> REQUIRED WORK: Return the records exactly as they stand, and keep the pictures out of the copy.

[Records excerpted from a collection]
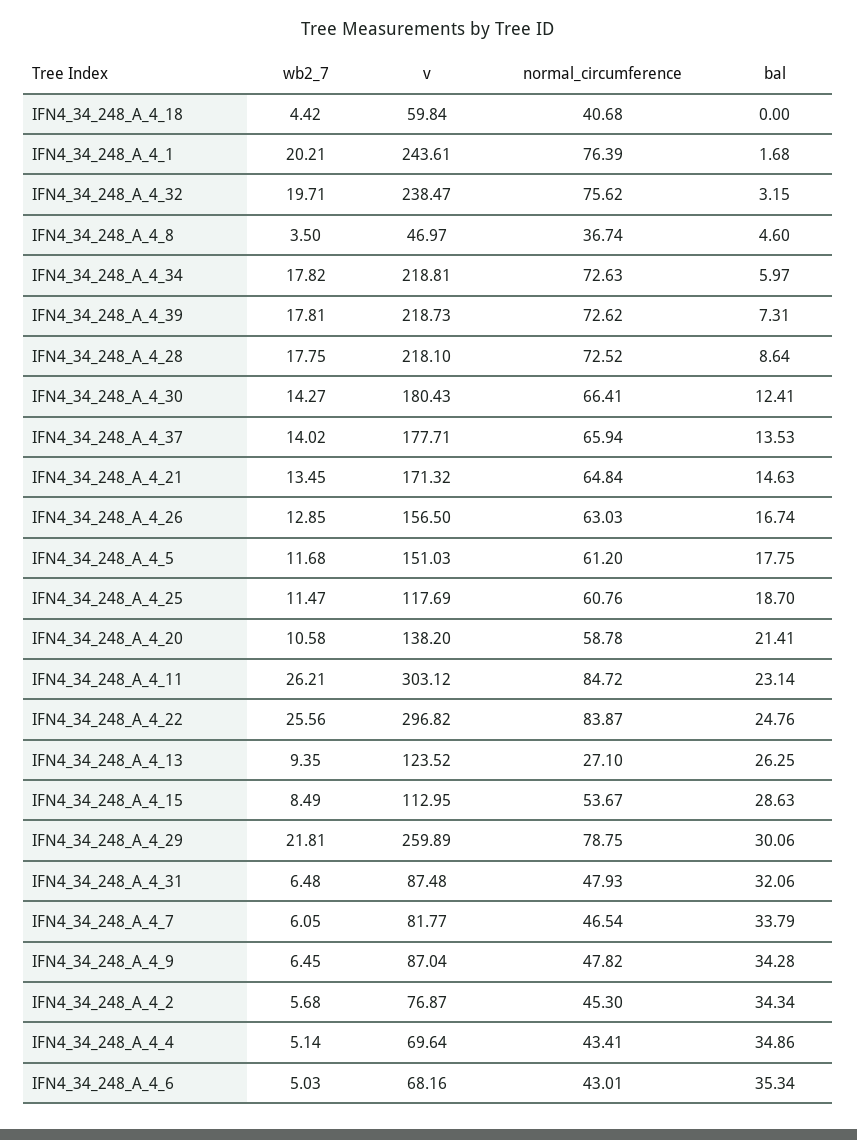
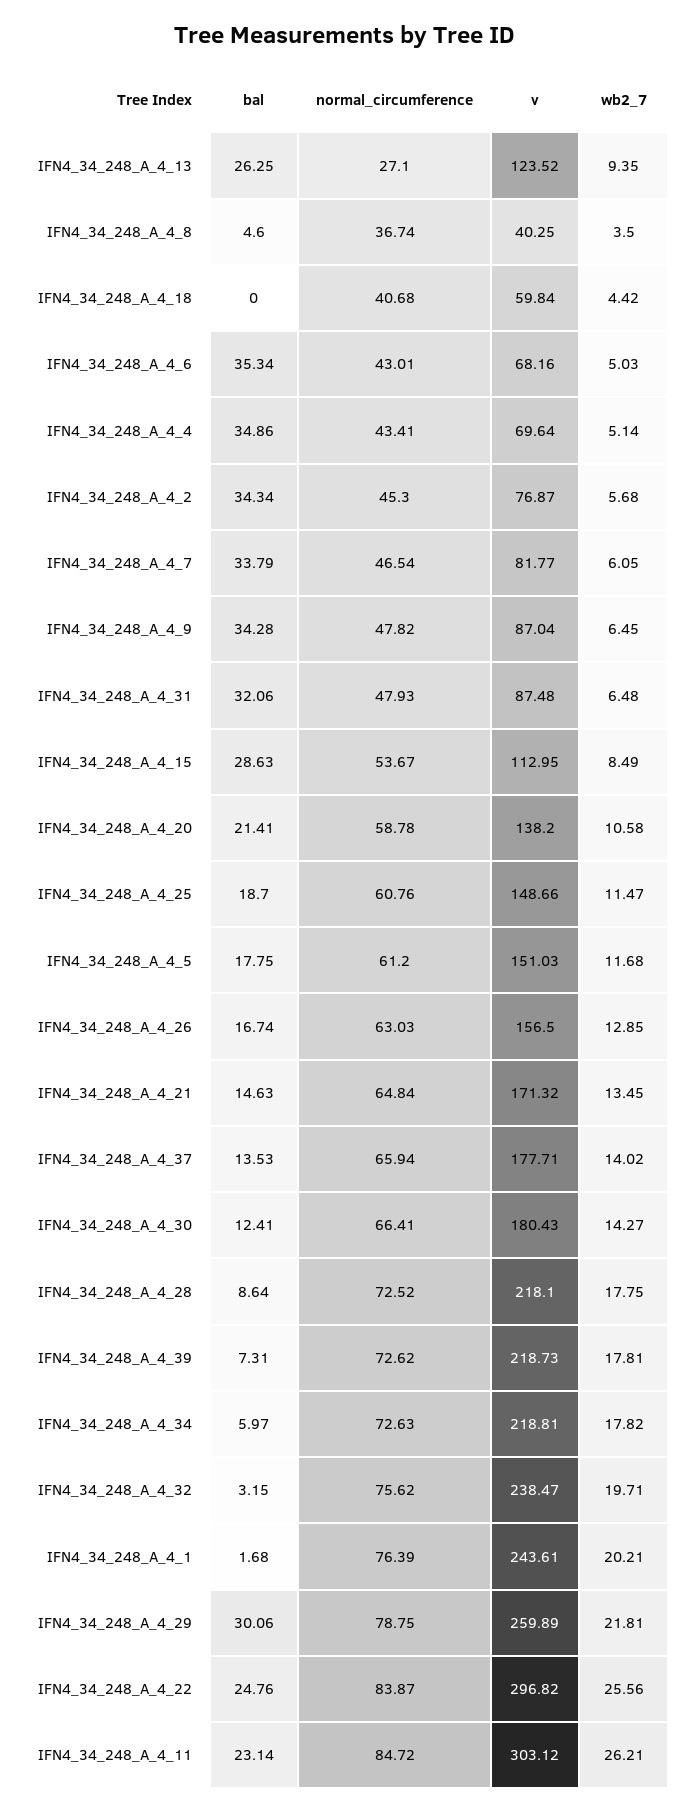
  {
    "wb2_7": {
      "IFN4_34_248_A_4_18": 4.42,
      "IFN4_34_248_A_4_1": 20.21,
      "IFN4_34_248_A_4_32": 19.71,
      "IFN4_34_248_A_4_8": 3.5,
      "IFN4_34_248_A_4_34": 17.82,
      "IFN4_34_248_A_4_39": 17.81,
      "IFN4_34_248_A_4_28": 17.75,
      "IFN4_34_248_A_4_30": 14.27,
      "IFN4_34_248_A_4_37": 14.02,
      "IFN4_34_248_A_4_21": 13.45,
      "IFN4_34_248_A_4_26": 12.85,
      "IFN4_34_248_A_4_5": 11.68,
      "IFN4_34_248_A_4_25": 11.47,
      "IFN4_34_248_A_4_20": 10.58,
      "IFN4_34_248_A_4_11": 26.21,
      "IFN4_34_248_A_4_22": 25.56,
      "IFN4_34_248_A_4_13": 9.35,
      "IFN4_34_248_A_4_15": 8.49,
      "IFN4_34_248_A_4_29": 21.81,
      "IFN4_34_248_A_4_31": 6.48,
      "IFN4_34_248_A_4_7": 6.05,
      "IFN4_34_248_A_4_9": 6.45,
      "IFN4_34_248_A_4_2": 5.68,
      "IFN4_34_248_A_4_4": 5.14,
      "IFN4_34_248_A_4_6": 5.03
    },
    "v": {
      "IFN4_34_248_A_4_18": 59.84,
      "IFN4_34_248_A_4_1": 243.61,
      "IFN4_34_248_A_4_32": 238.47,
-     "IFN4_34_248_A_4_8": 46.97,
+     "IFN4_34_248_A_4_8": 40.25,
      "IFN4_34_248_A_4_34": 218.81,
      "IFN4_34_248_A_4_39": 218.73,
      "IFN4_34_248_A_4_28": 218.1,
      "IFN4_34_248_A_4_30": 180.43,
      "IFN4_34_248_A_4_37": 177.71,
      "IFN4_34_248_A_4_21": 171.32,
      "IFN4_34_248_A_4_26": 156.5,
      "IFN4_34_248_A_4_5": 151.03,
-     "IFN4_34_248_A_4_25": 117.69,
+     "IFN4_34_248_A_4_25": 148.66,
      "IFN4_34_248_A_4_20": 138.2,
      "IFN4_34_248_A_4_11": 303.12,
      "IFN4_34_248_A_4_22": 296.82,
      "IFN4_34_248_A_4_13": 123.52,
      "IFN4_34_248_A_4_15": 112.95,
      "IFN4_34_248_A_4_29": 259.89,
      "IFN4_34_248_A_4_31": 87.48,
      "IFN4_34_248_A_4_7": 81.77,
      "IFN4_34_248_A_4_9": 87.04,
      "IFN4_34_248_A_4_2": 76.87,
      "IFN4_34_248_A_4_4": 69.64,
      "IFN4_34_248_A_4_6": 68.16
    },
    "normal_circumference": {
      "IFN4_34_248_A_4_18": 40.68,
      "IFN4_34_248_A_4_1": 76.39,
      "IFN4_34_248_A_4_32": 75.62,
      "IFN4_34_248_A_4_8": 36.74,
      "IFN4_34_248_A_4_34": 72.63,
      "IFN4_34_248_A_4_39": 72.62,
      "IFN4_34_248_A_4_28": 72.52,
      "IFN4_34_248_A_4_30": 66.41,
      "IFN4_34_248_A_4_37": 65.94,
      "IFN4_34_248_A_4_21": 64.84,
      "IFN4_34_248_A_4_26": 63.03,
      "IFN4_34_248_A_4_5": 61.2,
      "IFN4_34_248_A_4_25": 60.76,
      "IFN4_34_248_A_4_20": 58.78,
      "IFN4_34_248_A_4_11": 84.72,
      "IFN4_34_248_A_4_22": 83.87,
      "IFN4_34_248_A_4_13": 27.1,
      "IFN4_34_248_A_4_15": 53.67,
      "IFN4_34_248_A_4_29": 78.75,
      "IFN4_34_248_A_4_31": 47.93,
      "IFN4_34_248_A_4_7": 46.54,
      "IFN4_34_248_A_4_9": 47.82,
      "IFN4_34_248_A_4_2": 45.3,
      "IFN4_34_248_A_4_4": 43.41,
      "IFN4_34_248_A_4_6": 43.01
    },
    "bal": {
      "IFN4_34_248_A_4_18": 0,
      "IFN4_34_248_A_4_1": 1.68,
      "IFN4_34_248_A_4_32": 3.15,
      "IFN4_34_248_A_4_8": 4.6,
      "IFN4_34_248_A_4_34": 5.97,
      "IFN4_34_248_A_4_39": 7.31,
      "IFN4_34_248_A_4_28": 8.64,
      "IFN4_34_248_A_4_30": 12.41,
      "IFN4_34_248_A_4_37": 13.53,
      "IFN4_34_248_A_4_21": 14.63,
      "IFN4_34_248_A_4_26": 16.74,
      "IFN4_34_248_A_4_5": 17.75,
      "IFN4_34_248_A_4_25": 18.7,
      "IFN4_34_248_A_4_20": 21.41,
      "IFN4_34_248_A_4_11": 23.14,
      "IFN4_34_248_A_4_22": 24.76,
      "IFN4_34_248_A_4_13": 26.25,
      "IFN4_34_248_A_4_15": 28.63,
      "IFN4_34_248_A_4_29": 30.06,
      "IFN4_34_248_A_4_31": 32.06,
      "IFN4_34_248_A_4_7": 33.79,
      "IFN4_34_248_A_4_9": 34.28,
      "IFN4_34_248_A_4_2": 34.34,
      "IFN4_34_248_A_4_4": 34.86,
      "IFN4_34_248_A_4_6": 35.34
    }
  }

> RESULT FOR THIS TASK:
  {
    "wb2_7": {
      "IFN4_34_248_A_4_18": 4.42,
      "IFN4_34_248_A_4_1": 20.21,
      "IFN4_34_248_A_4_32": 19.71,
      "IFN4_34_248_A_4_8": 3.5,
      "IFN4_34_248_A_4_34": 17.82,
      "IFN4_34_248_A_4_39": 17.81,
      "IFN4_34_248_A_4_28": 17.75,
      "IFN4_34_248_A_4_30": 14.27,
      "IFN4_34_248_A_4_37": 14.02,
      "IFN4_34_248_A_4_21": 13.45,
      "IFN4_34_248_A_4_26": 12.85,
      "IFN4_34_248_A_4_5": 11.68,
      "IFN4_34_248_A_4_25": 11.47,
      "IFN4_34_248_A_4_20": 10.58,
      "IFN4_34_248_A_4_11": 26.21,
      "IFN4_34_248_A_4_22": 25.56,
      "IFN4_34_248_A_4_13": 9.35,
      "IFN4_34_248_A_4_15": 8.49,
      "IFN4_34_248_A_4_29": 21.81,
      "IFN4_34_248_A_4_31": 6.48,
      "IFN4_34_248_A_4_7": 6.05,
      "IFN4_34_248_A_4_9": 6.45,
      "IFN4_34_248_A_4_2": 5.68,
      "IFN4_34_248_A_4_4": 5.14,
      "IFN4_34_248_A_4_6": 5.03
    },
    "v": {
      "IFN4_34_248_A_4_18": 59.84,
      "IFN4_34_248_A_4_1": 243.61,
      "IFN4_34_248_A_4_32": 238.47,
-     "IFN4_34_248_A_4_8": 46.97,
+     "IFN4_34_248_A_4_8": 40.25,
      "IFN4_34_248_A_4_34": 218.81,
      "IFN4_34_248_A_4_39": 218.73,
      "IFN4_34_248_A_4_28": 218.1,
      "IFN4_34_248_A_4_30": 180.43,
      "IFN4_34_248_A_4_37": 177.71,
      "IFN4_34_248_A_4_21": 171.32,
      "IFN4_34_248_A_4_26": 156.5,
      "IFN4_34_248_A_4_5": 151.03,
-     "IFN4_34_248_A_4_25": 117.69,
+     "IFN4_34_248_A_4_25": 148.66,
      "IFN4_34_248_A_4_20": 138.2,
      "IFN4_34_248_A_4_11": 303.12,
      "IFN4_34_248_A_4_22": 296.82,
      "IFN4_34_248_A_4_13": 123.52,
      "IFN4_34_248_A_4_15": 112.95,
      "IFN4_34_248_A_4_29": 259.89,
      "IFN4_34_248_A_4_31": 87.48,
      "IFN4_34_248_A_4_7": 81.77,
      "IFN4_34_248_A_4_9": 87.04,
      "IFN4_34_248_A_4_2": 76.87,
      "IFN4_34_248_A_4_4": 69.64,
      "IFN4_34_248_A_4_6": 68.16
    },
    "normal_circumference": {
      "IFN4_34_248_A_4_18": 40.68,
      "IFN4_34_248_A_4_1": 76.39,
      "IFN4_34_248_A_4_32": 75.62,
      "IFN4_34_248_A_4_8": 36.74,
      "IFN4_34_248_A_4_34": 72.63,
      "IFN4_34_248_A_4_39": 72.62,
      "IFN4_34_248_A_4_28": 72.52,
      "IFN4_34_248_A_4_30": 66.41,
      "IFN4_34_248_A_4_37": 65.94,
      "IFN4_34_248_A_4_21": 64.84,
      "IFN4_34_248_A_4_26": 63.03,
      "IFN4_34_248_A_4_5": 61.2,
      "IFN4_34_248_A_4_25": 60.76,
      "IFN4_34_248_A_4_20": 58.78,
      "IFN4_34_248_A_4_11": 84.72,
      "IFN4_34_248_A_4_22": 83.87,
      "IFN4_34_248_A_4_13": 27.1,
      "IFN4_34_248_A_4_15": 53.67,
      "IFN4_34_248_A_4_29": 78.75,
      "IFN4_34_248_A_4_31": 47.93,
      "IFN4_34_248_A_4_7": 46.54,
      "IFN4_34_248_A_4_9": 47.82,
      "IFN4_34_248_A_4_2": 45.3,
      "IFN4_34_248_A_4_4": 43.41,
      "IFN4_34_248_A_4_6": 43.01
    },
    "bal": {
      "IFN4_34_248_A_4_18": 0,
      "IFN4_34_248_A_4_1": 1.68,
      "IFN4_34_248_A_4_32": 3.15,
      "IFN4_34_248_A_4_8": 4.6,
      "IFN4_34_248_A_4_34": 5.97,
      "IFN4_34_248_A_4_39": 7.31,
      "IFN4_34_248_A_4_28": 8.64,
      "IFN4_34_248_A_4_30": 12.41,
      "IFN4_34_248_A_4_37": 13.53,
      "IFN4_34_248_A_4_21": 14.63,
      "IFN4_34_248_A_4_26": 16.74,
      "IFN4_34_248_A_4_5": 17.75,
      "IFN4_34_248_A_4_25": 18.7,
      "IFN4_34_248_A_4_20": 21.41,
      "IFN4_34_248_A_4_11": 23.14,
      "IFN4_34_248_A_4_22": 24.76,
      "IFN4_34_248_A_4_13": 26.25,
      "IFN4_34_248_A_4_15": 28.63,
      "IFN4_34_248_A_4_29": 30.06,
      "IFN4_34_248_A_4_31": 32.06,
      "IFN4_34_248_A_4_7": 33.79,
      "IFN4_34_248_A_4_9": 34.28,
      "IFN4_34_248_A_4_2": 34.34,
      "IFN4_34_248_A_4_4": 34.86,
      "IFN4_34_248_A_4_6": 35.34
    }
  }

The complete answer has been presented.